LGM-based analyses with missing data: Comparison between ML method and Diggle-Kenward selection model
ZHANG Shanshan1; CHEN Nan2,3; LIU Hongyun2
(1 School of Labor Economics, Capital University of Economics and Business, Beijing, 100070, China) (2 Beijing Key Laboratory of Applied Experimental Psychology, School of Psychology, Beijing Normal University, Beijing, 100875, China) (3 QuintilesIMS Incorporated, Beijing, 100005, China)
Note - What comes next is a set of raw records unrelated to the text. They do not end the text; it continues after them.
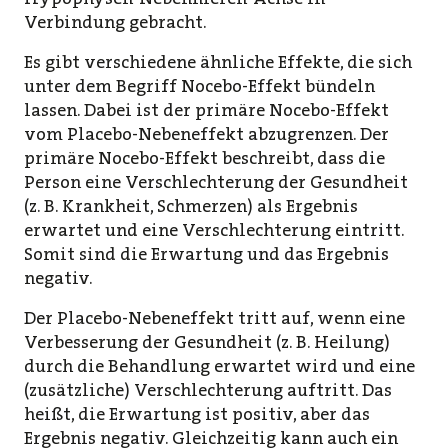
Verbindung gebracht.
Es gibt verschiedene ähnliche Effekte, die sich
unter dem Begriff Nocebo-Effekt bündeln
lassen. Dabei ist der primäre Nocebo-Effekt
vom Placebo-Nebeneffekt abzugrenzen. Der
primäre Nocebo-Effekt beschreibt, dass die
Person eine Verschlechterung der Gesundheit
(z. B. Krankheit, Schmerzen) als Ergebnis
erwartet und eine Verschlechterung eintritt.
Somit sind die Erwartung und das Ergebnis
negativ.
Der Placebo-Nebeneffekt tritt auf, wenn eine
Verbesserung der Gesundheit (z. B. Heilung)
durch die Behandlung erwartet wird und eine
(zusätzliche) Verschlechterung auftritt. Das
heißt, die Erwartung ist positiv, aber das
Ergebnis negativ. Gleichzeitig kann auch ein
In longitudinal studies, missing data are common. The missing not at random (MNAR) data may lead to biasd parameter estimates and even distort the results of analyses. In this article we compared two techniques based on different mechanisms [i.e., the maximum likelihood approach based on the Missing at Random (MAR) mechanism and the Diggle-Kenward selection model based on the MNAR mechanism] for handling different types of missing data using the Monte Carlo simulation method. Estimates of parameters and standard errors using each of these methods were contrasted under different model assumptions. Four possible influential factors were considered: the dropout missingness proportions, the sample size, the distribution shape (i.e., skewness and kurtosis), and the missing mechanisms. The results indicated that (1) The Diggle-Kenward selection model were affected less by the missingness mechanism than the ML approach. At the MAR condition, the Diggle-Kenward selection model based on the MNAR mechanism kept stable and would provide similar estimation results with the ML approach based on the MAR assumption. At the MNAR condition, the ML approach was not much different from the Diggle-Kenward selection model in their variance of latent variances (σi2 and σs2) but had greater discrepancy in their means of the latent variables (μi and μs). (2) The distribution shape had more impact on the Diggle-Kenward selection model. For the mean and variance of the intercept and the variance of the slope, the sample size and the degrees of skewness and kurtosis had significant interactions. With large sample sizes, the influence of distribution shape on the estimation precision would decrease. The ML approach was not easily affected by the distribution shape. (3) When fitting a growth curve model, compared to the means of the latent variables (μi and μs), the variances (σi2 and σs2) were influenced much more by the distribution shape (i.e., the degree of skewness and kurtosis). (4) The level of dropout missingness proportion was the major factor affecting the parameter estimation precision. Greater sample size would improve the estimation precision in most cases.